### Exercise brief:
In the data, find the word "goaltxt" and copy out every line that has it.

[Front-end code edit data]
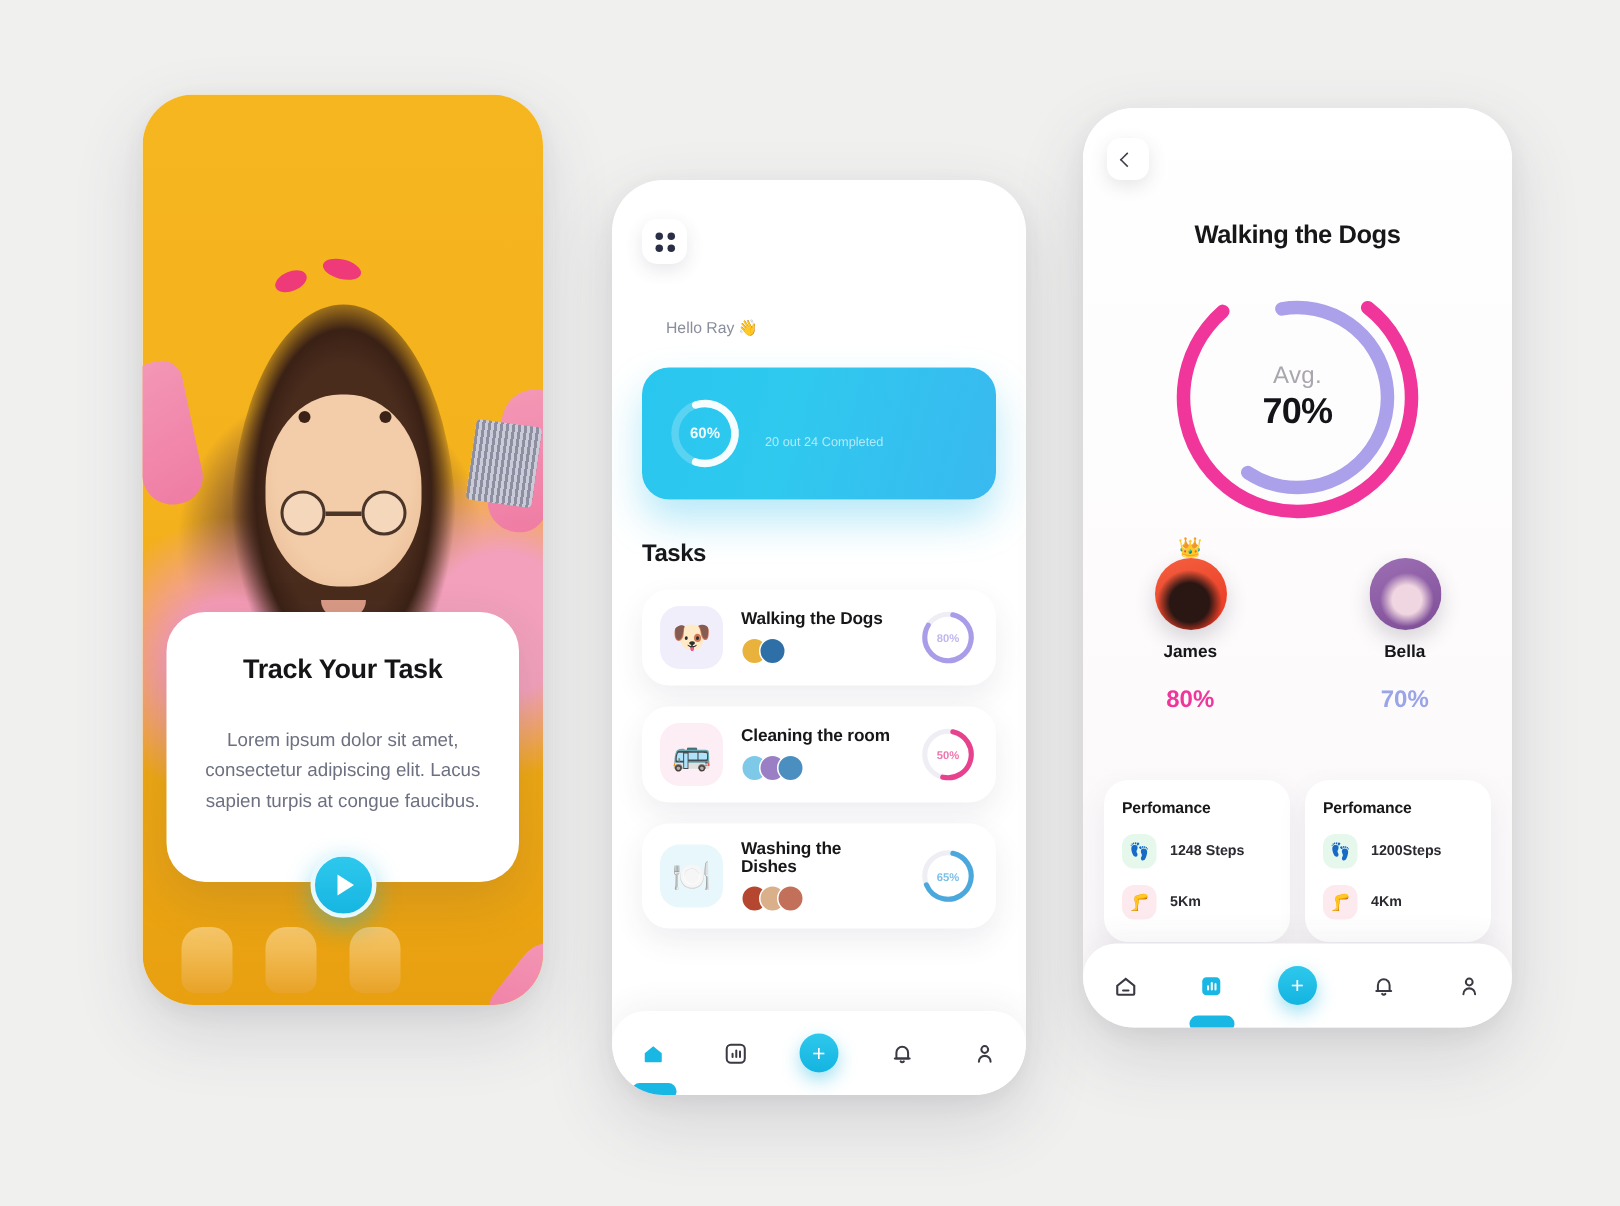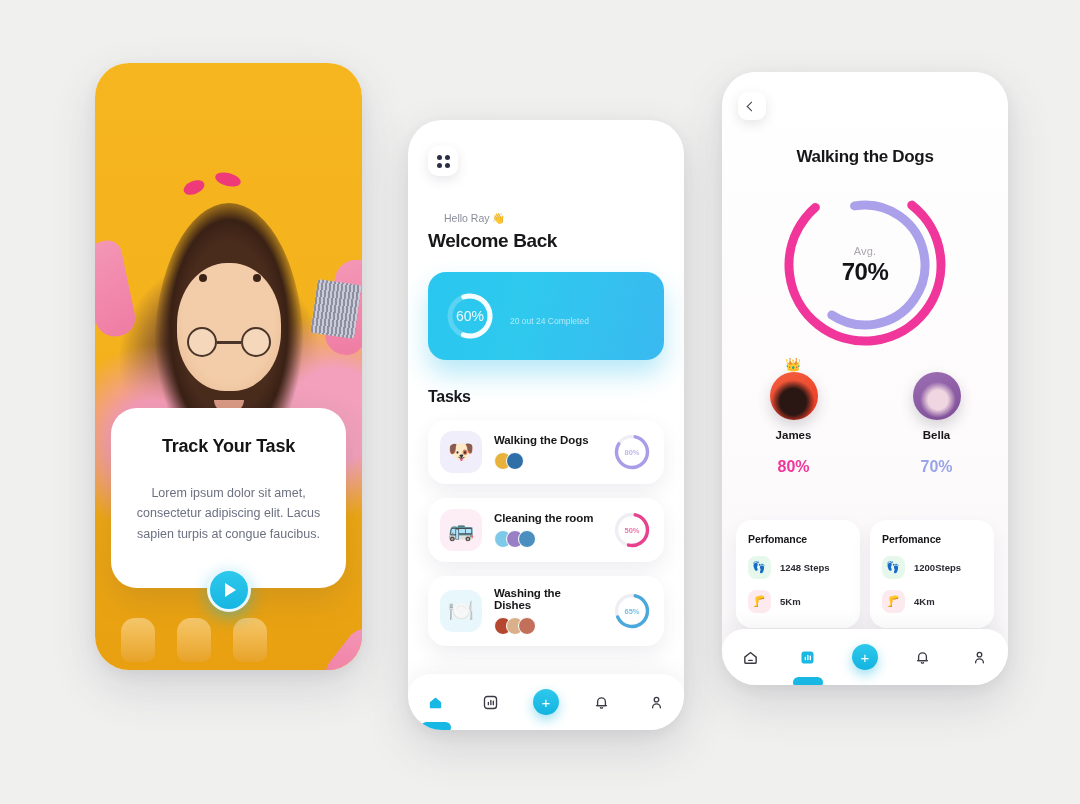--- a/index.html
+++ b/index.html
@@ -268,7 +268,6 @@
       </div>
 
       <div class="hello">Hello Ray 👋</div>
-      <div class="welcome">Welcome Back</div>
 
       <div class="goalcard">
         <div class="goalring">

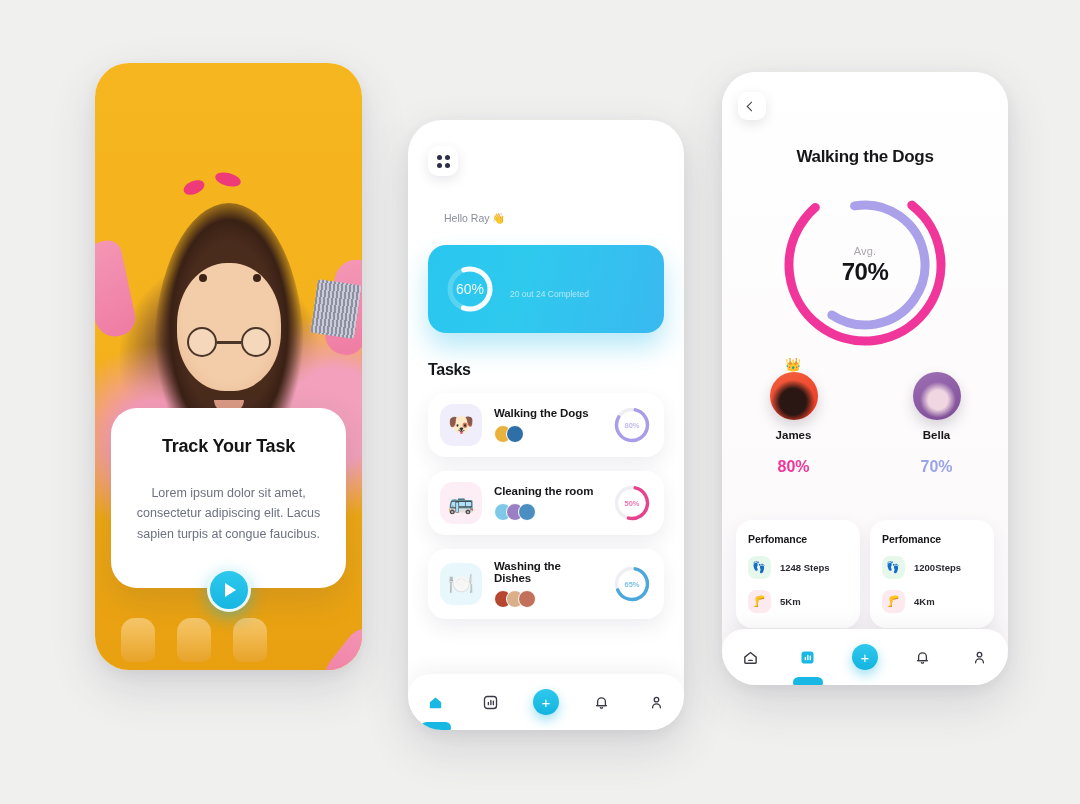--- a/index.html
+++ b/index.html
@@ -173,7 +173,7 @@
   }
   .bigring { position: absolute; left: 50%; top: 104px; transform: translateX(-50%); width: 178px; height: 178px; }
   .bigring .ctr { position: absolute; inset: 0; display: flex; flex-direction: column; align-items: center; justify-content: center; }
-  .bigring .avg { font-size: 11px; color: #a9a6ae; letter-spacing: .2px; }
+  .bigring .avg { font-size: 16px; color: #a9a6ae; letter-spacing: .2px; }
   .bigring .val { margin-top: 1px; font-size: 24px; font-weight: 700; color: #141418; letter-spacing: -.5px; }
 
   .people { position: absolute; left: 0; right: 0; top: 300px; display: flex; }

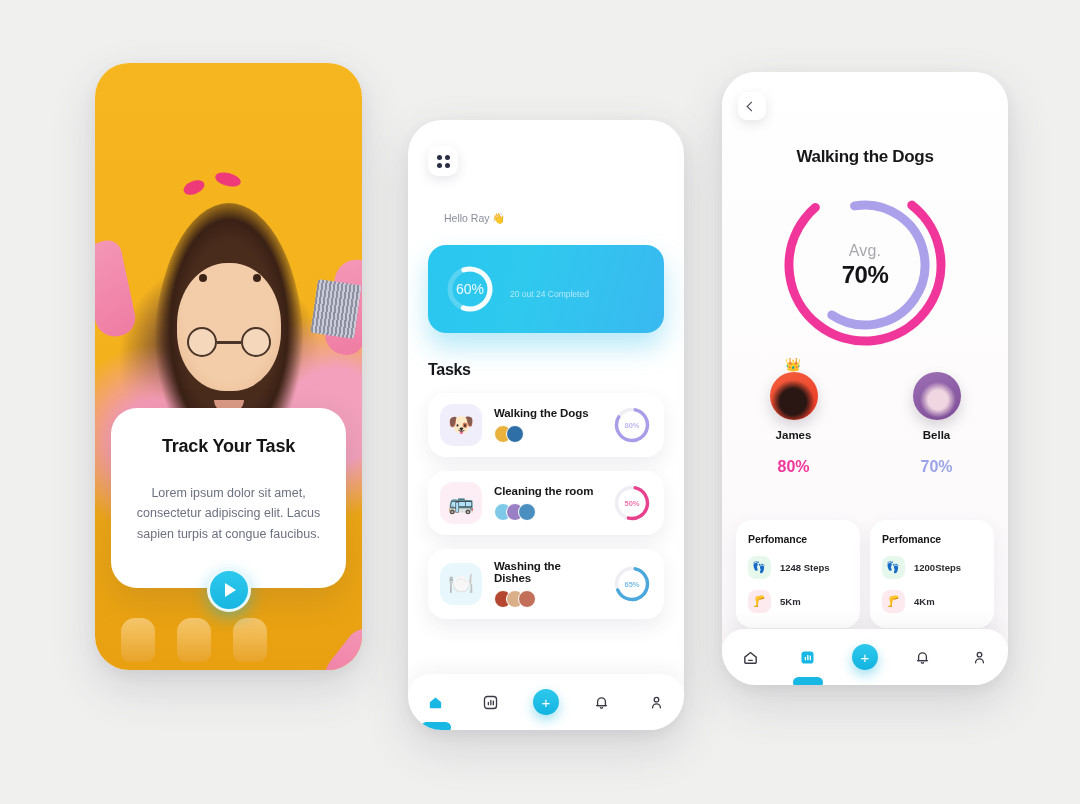--- a/index.html
+++ b/index.html
@@ -126,7 +126,7 @@
   .goalring { position: relative; width: 52px; height: 52px; flex: 0 0 52px; }
   .goalring .pct {
     position: absolute; inset: 0; display: flex; align-items: center; justify-content: center;
-    font-size: 14px; font-weight: 400; color: rgba(255,255,255,.92);
+    font-size: 10px; font-weight: 700; color: rgba(255,255,255,.92);
   }
   .goaltxt h3 { font-size: 12.5px; font-weight: 700; color: #fff; line-height: 1.35; letter-spacing: -.1px; }
   .goaltxt .sub { margin-top: 9px; font-size: 8.5px; color: rgba(255,255,255,.62); }

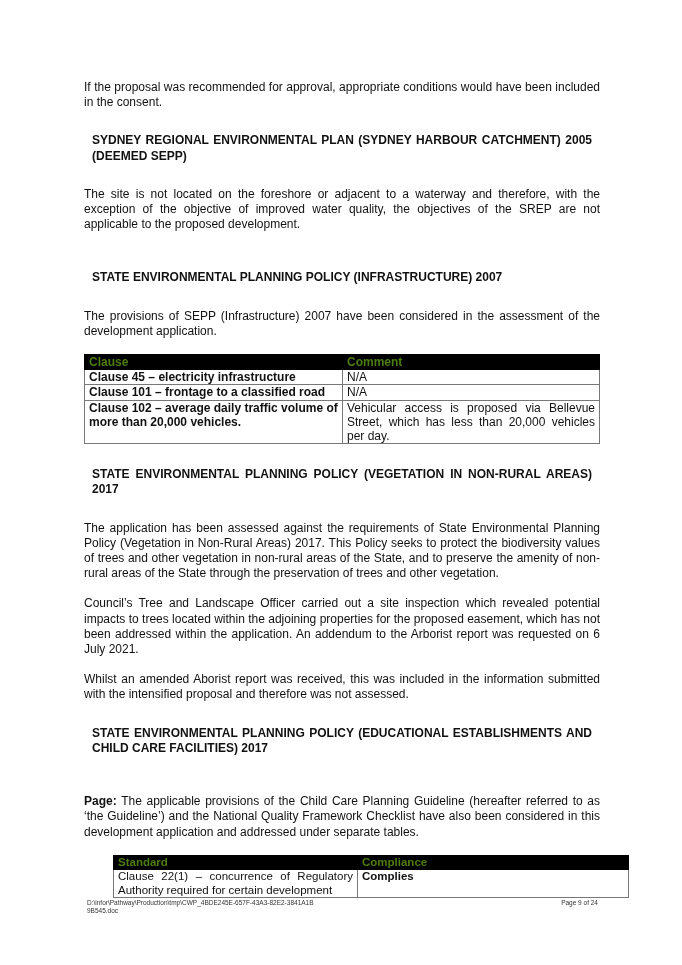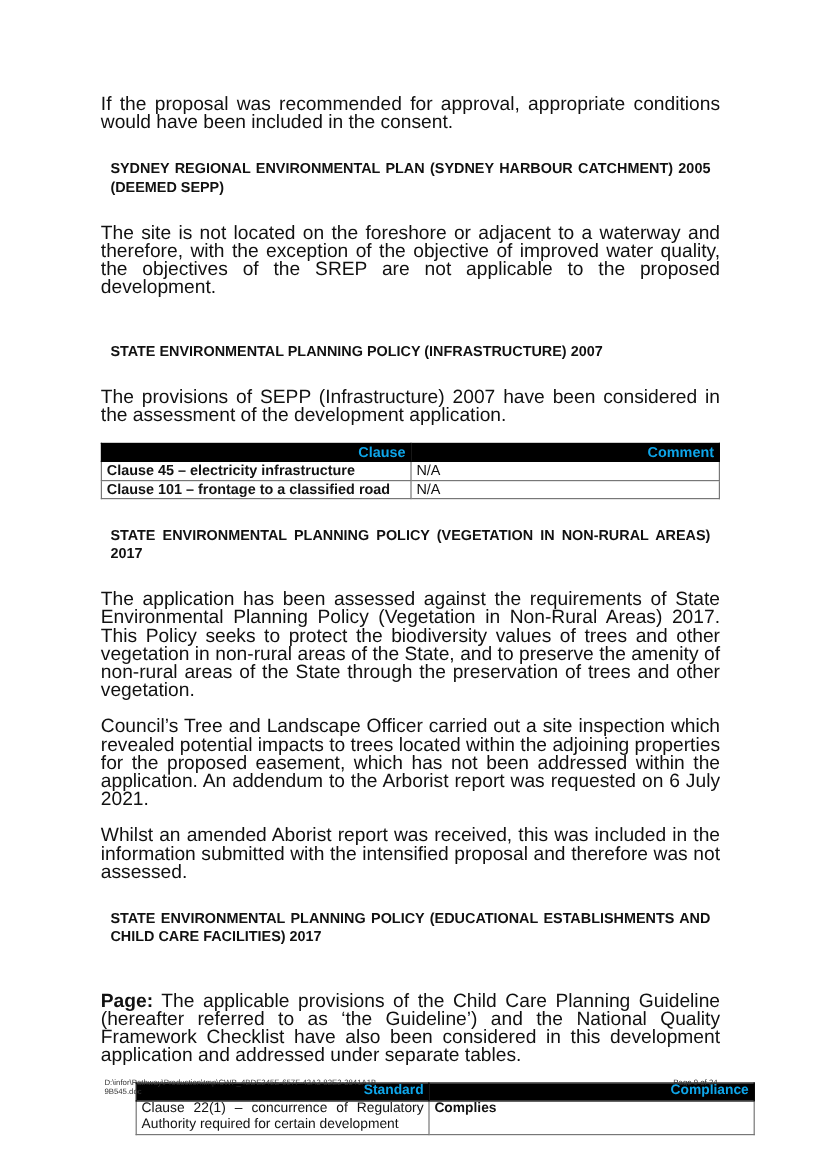--- a/index.html
+++ b/index.html
@@ -8,7 +8,7 @@
     font-family: "Liberation Sans", sans-serif; color: #111111;
   }
   .page { position: absolute; left: 84px; top: 80px; width: 516px; }
-  p { margin: 0; font-size: 16px; line-height: 15.2px; text-align: justify; }
+  p { margin: 0; font-size: 12px; line-height: 15.2px; text-align: justify; }
   h2 { margin: 8px; font-size: 12px; line-height: 15.2px; font-weight: bold; text-align: justify; }
   .gap { height: 15px; }
   table { border-collapse: collapse; width: 516px; font-size: 12px; line-height: 14.2px; }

### Reply to the exercise:
   .goaltxt h3 { font-size: 12.5px; font-weight: 700; color: #fff; line-height: 1.35; letter-spacing: -.1px; }
   .goaltxt .sub { margin-top: 9px; font-size: 8.5px; color: rgba(255,255,255,.62); }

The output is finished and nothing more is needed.